*** Opening of Supplied records ***
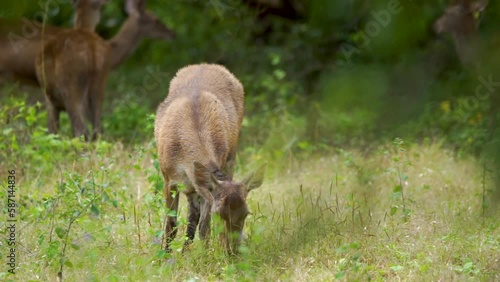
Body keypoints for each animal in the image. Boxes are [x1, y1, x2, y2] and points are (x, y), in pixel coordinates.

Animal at [155, 64, 266, 256]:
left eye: (246, 213)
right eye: (219, 213)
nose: (233, 249)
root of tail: (205, 64)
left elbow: (204, 229)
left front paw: (204, 257)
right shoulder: (167, 177)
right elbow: (171, 224)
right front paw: (164, 257)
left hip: (230, 158)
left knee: (193, 215)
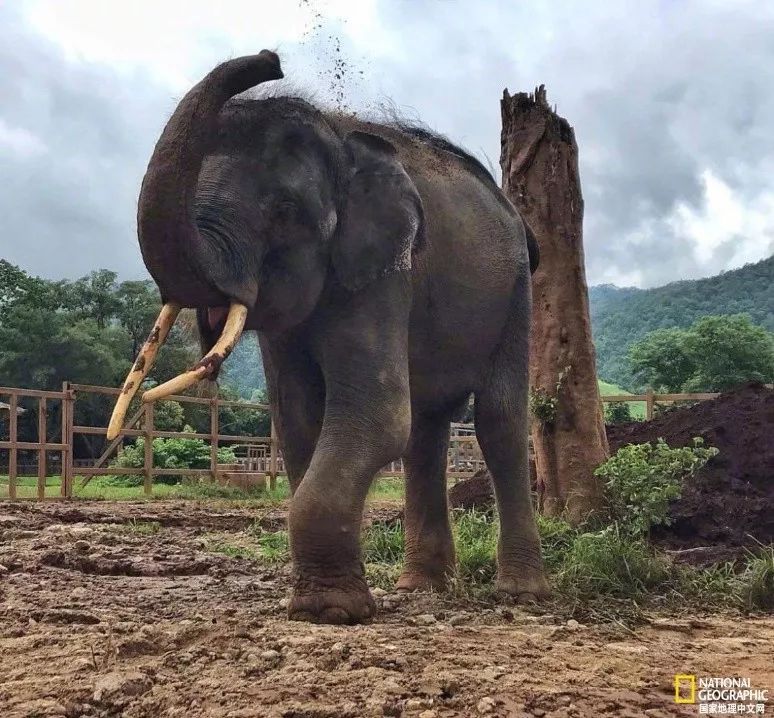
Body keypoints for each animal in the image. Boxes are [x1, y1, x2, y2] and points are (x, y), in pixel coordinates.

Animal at [107, 49, 552, 624]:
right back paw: (420, 587)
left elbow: (376, 414)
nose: (271, 58)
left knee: (498, 420)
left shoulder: (384, 270)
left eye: (282, 212)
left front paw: (330, 611)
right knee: (424, 429)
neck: (338, 137)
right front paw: (323, 603)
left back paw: (521, 595)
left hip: (516, 294)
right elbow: (298, 418)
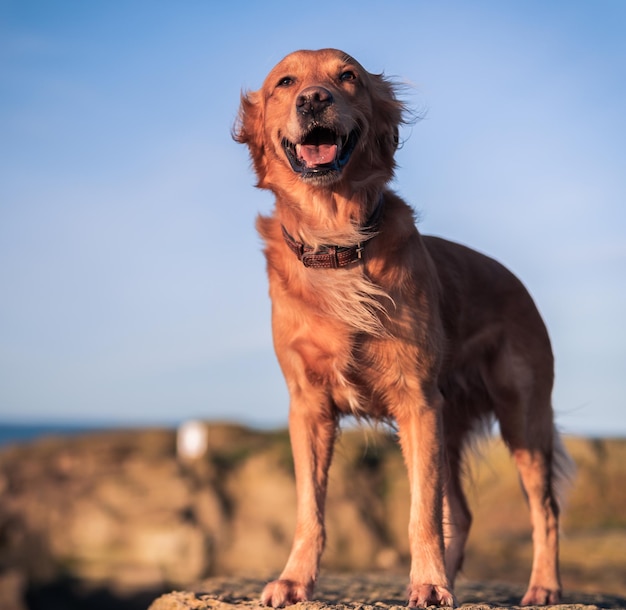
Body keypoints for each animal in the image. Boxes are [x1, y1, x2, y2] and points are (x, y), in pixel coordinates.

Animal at [233, 50, 572, 604]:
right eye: (285, 82)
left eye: (347, 76)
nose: (314, 99)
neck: (336, 240)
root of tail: (514, 279)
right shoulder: (308, 406)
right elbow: (310, 509)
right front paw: (295, 579)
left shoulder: (417, 402)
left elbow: (422, 513)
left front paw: (429, 583)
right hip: (453, 422)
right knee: (463, 512)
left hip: (522, 415)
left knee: (544, 509)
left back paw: (542, 586)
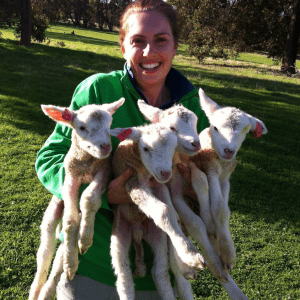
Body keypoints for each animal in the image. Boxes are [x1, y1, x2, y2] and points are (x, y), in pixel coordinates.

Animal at [28, 98, 125, 300]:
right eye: (81, 127)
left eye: (109, 125)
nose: (105, 147)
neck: (86, 163)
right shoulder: (70, 176)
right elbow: (70, 219)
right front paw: (73, 259)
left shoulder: (104, 169)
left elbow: (89, 198)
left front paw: (84, 239)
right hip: (52, 213)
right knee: (45, 251)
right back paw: (38, 289)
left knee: (57, 261)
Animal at [110, 122, 206, 300]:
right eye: (146, 148)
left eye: (173, 147)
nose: (166, 172)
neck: (144, 169)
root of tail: (137, 232)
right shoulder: (133, 182)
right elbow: (163, 211)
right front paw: (190, 254)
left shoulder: (159, 185)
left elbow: (172, 214)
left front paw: (187, 256)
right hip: (119, 232)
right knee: (123, 277)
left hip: (156, 234)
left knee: (159, 272)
*** Close of Supplied records ***
Scan the data above for the word "front", then copy every line that holds it.

left front paw: (204, 257)
right front paw: (164, 257)
left front paw: (330, 611)
right front paw: (323, 603)
right front paw: (295, 579)
left front paw: (429, 583)
right front paw: (73, 259)
left front paw: (84, 239)
right front paw: (190, 254)
left front paw: (187, 256)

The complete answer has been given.